Assembly Member for Limpopo
- In office June 1999 – May 2009

Member of the National Assembly
- In office May 1994 – June 1999

Personal details
- Born: Mathupa Lameck Mokoena 23 March 1957 (age 69)
- Citizenship: South Africa
- Party: African National Congress

= Lameck Mokoena =

South African politician and traditional leader (born 1957)

Mathupa Lameck Mokoena (born 23 March 1957) is a South African politician and traditional leader who is currently the chairperson of the Mpumalanga House of Traditional Leaders and the national president of the Congress of Traditional Leaders of South Africa (Contralesa). The leader of Mpumalanga's Mathibela Tribal Authority, he represented the African National Congress (ANC) in Parliament from 1994 to 2009.

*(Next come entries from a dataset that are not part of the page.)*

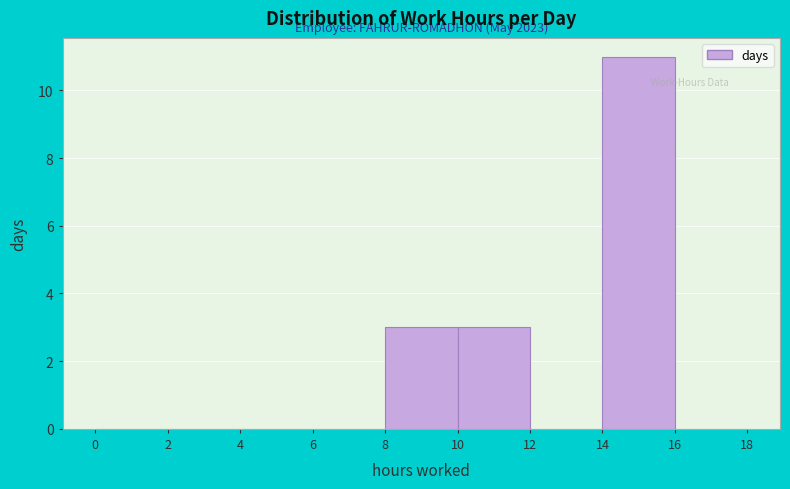

Which range on the x-axis has the tallest bar?

14 to 16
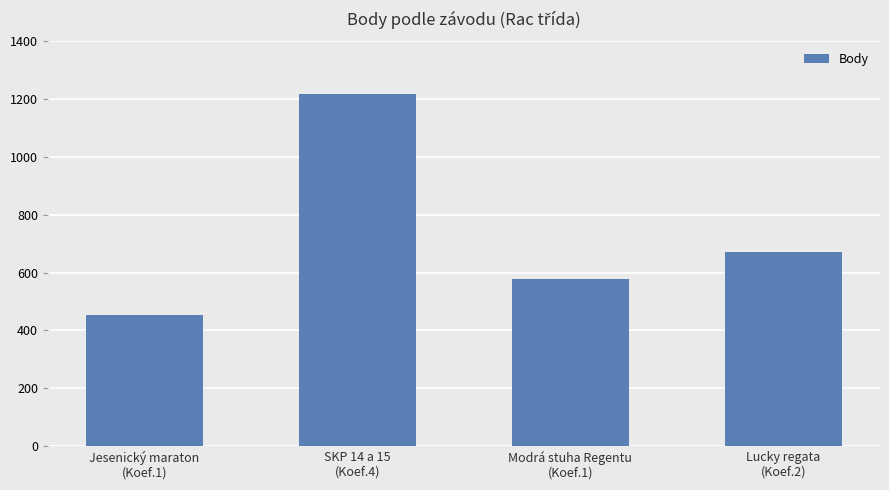

True or false: the data shows 670 at Lucky regata
(Koef.2).

True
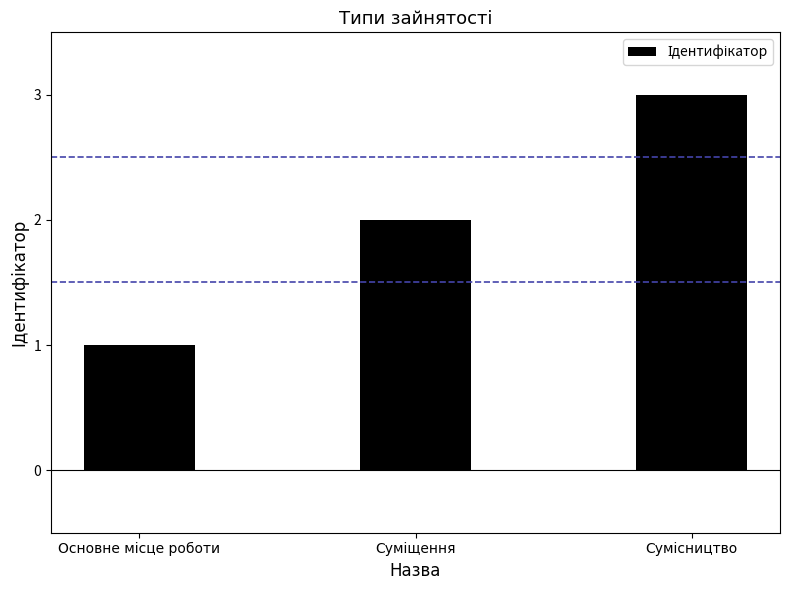

What is the greatest value displayed?

3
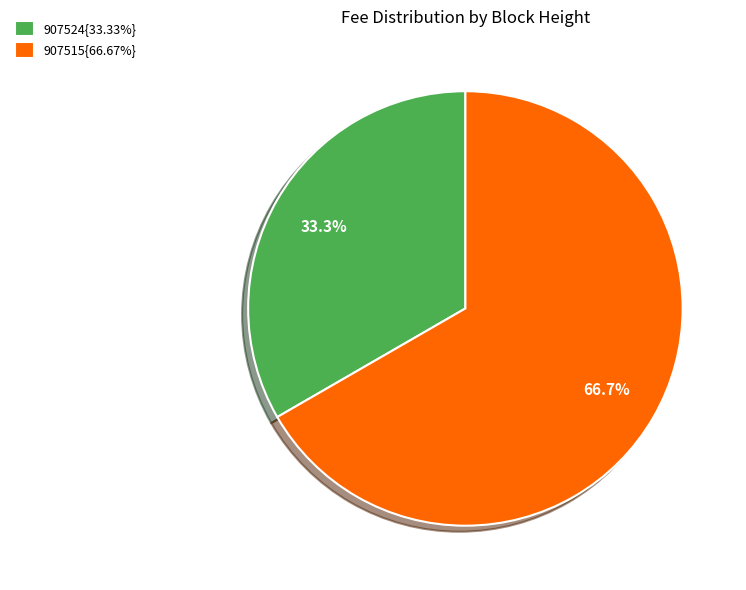

Combined, do 907524{33.33%} and 907515{66.67%} account for over 50%?

Yes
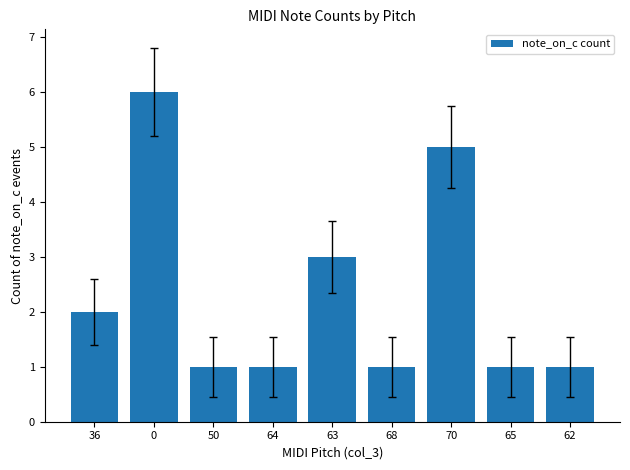

What is the maximum value shown in the chart?

6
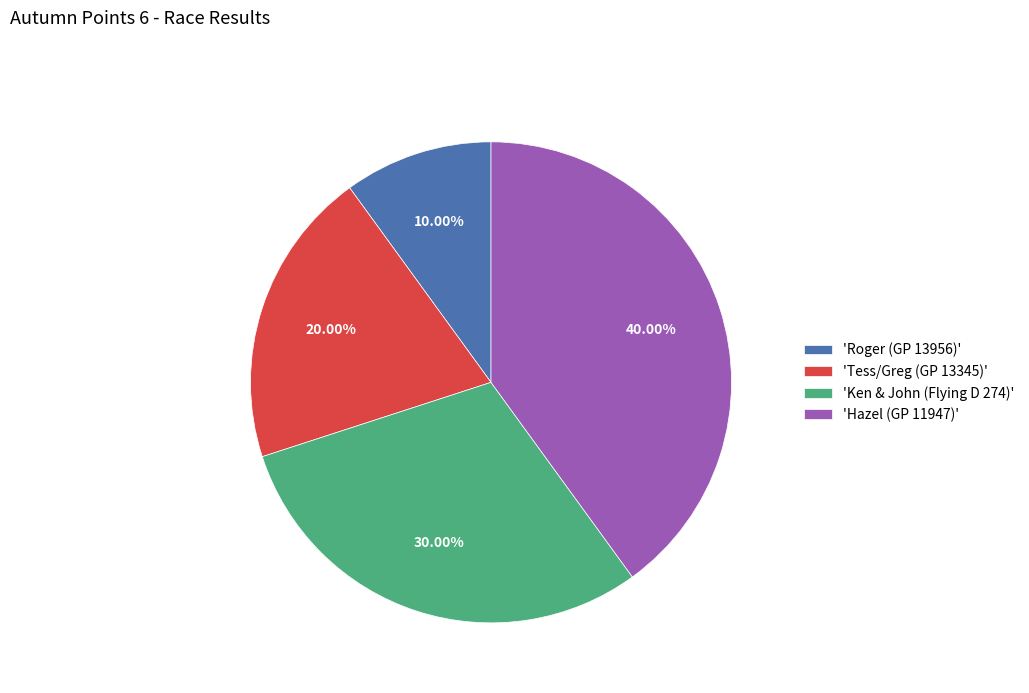

Does any single category account for the majority?

No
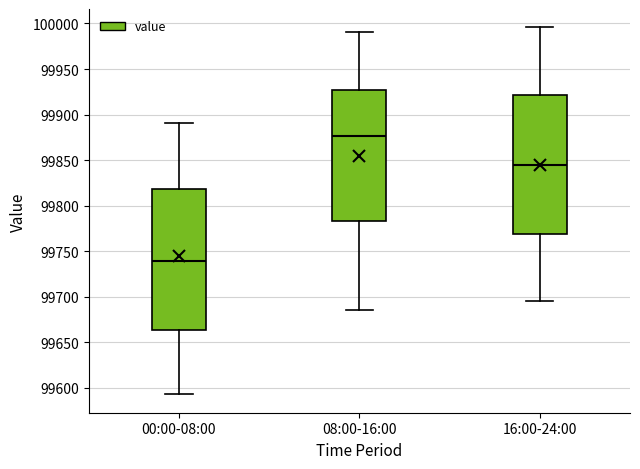

Reading left to right, read every box against the y-axis: the position of its median line, the range the box covers, and the ends of its whiskers. The values are not printed on the chart, so give them approximately, as read against the axis.

00:00-08:00: median 99740, box 99665 to 99820, whiskers 99595 to 99890
08:00-16:00: median 99875, box 99785 to 99925, whiskers 99685 to 99990
16:00-24:00: median 99845, box 99770 to 99920, whiskers 99695 to 99995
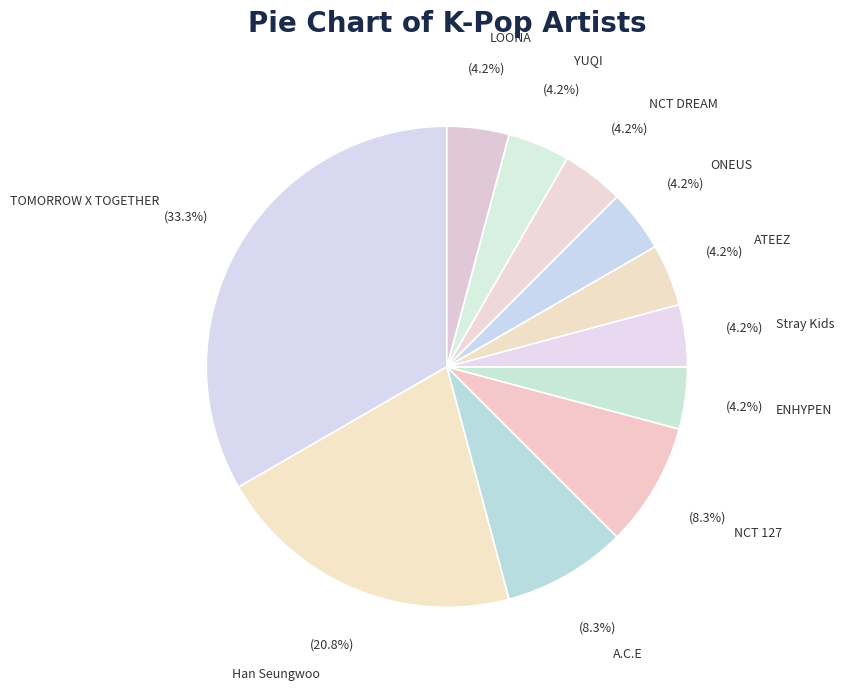

What percentage is the ENHYPEN slice, to the nearest percent?

4%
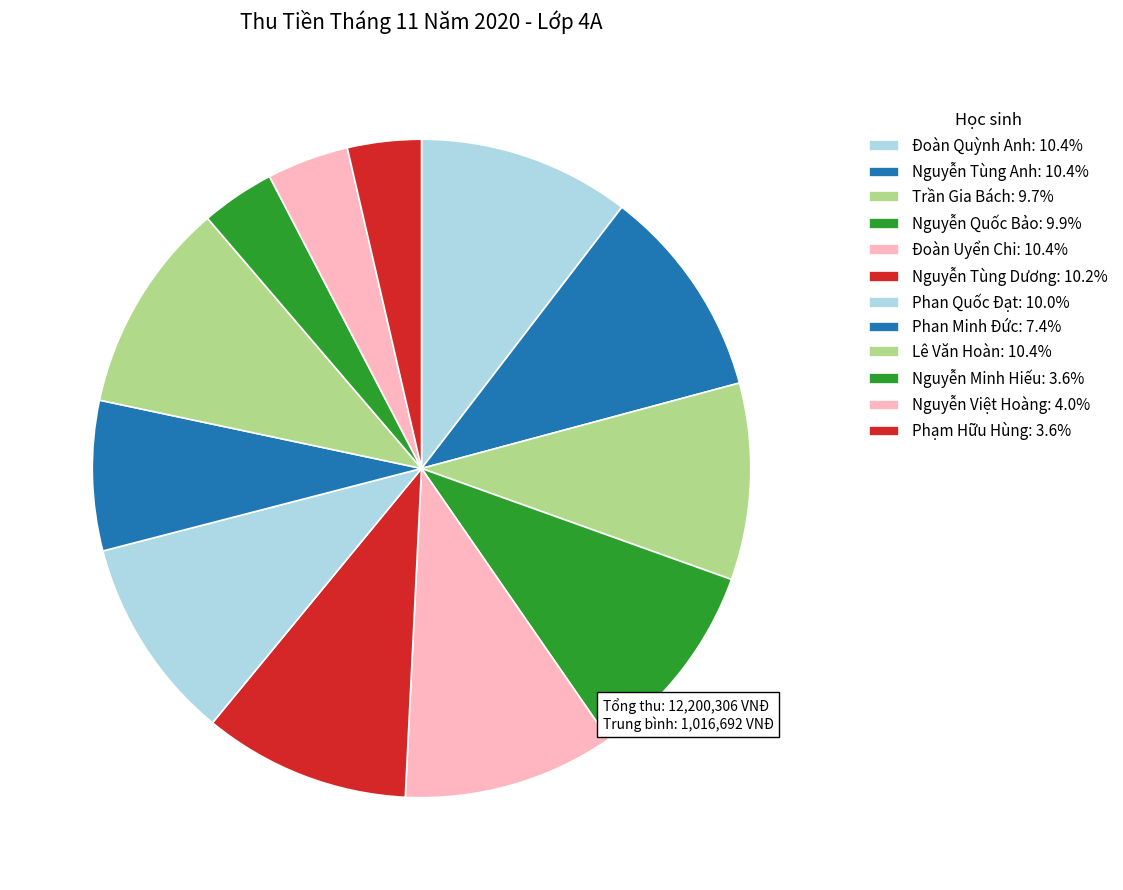

To the nearest percent, what percentage of the pie is Trần Gia Bách?

10%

== Traditional leadership ==
Born on 23 March 1957, Mokoena is the leader of the Mathibela Tribal Authority in Bushbuckridge Local Municipality, Mpumalanga. He served as chairperson of the Mpumalanga House of Traditional Leaders from 2012 to 2017, when he was succeeded by Sandile Ngomane; he returned to the same office at the conclusion of Ngomane's term in 2022.

Mokoena is also the president of Contralesa. In that capacity, he was a firm opponent of the Customary Initiation Bill, an attempt by Parliament to regulate customary initiation schools; among other things, he objected to the inclusion of women on the proposed oversight committees, which he said would be "to us Africans... an insult".

== Legislative career ==
Mokoena was elected to represent the ANC in the National Assembly in the 1994 general election, South Africa's first under universal suffrage. In the next general election in 1999, he was elected to an ANC seat in the National Council of Provinces; he served the constituency of Limpopo, which at the time was called the Northern Province and was inclusive of Bushbuckridge. He served two terms in the National Council of Provinces, gaining re-election in 2004.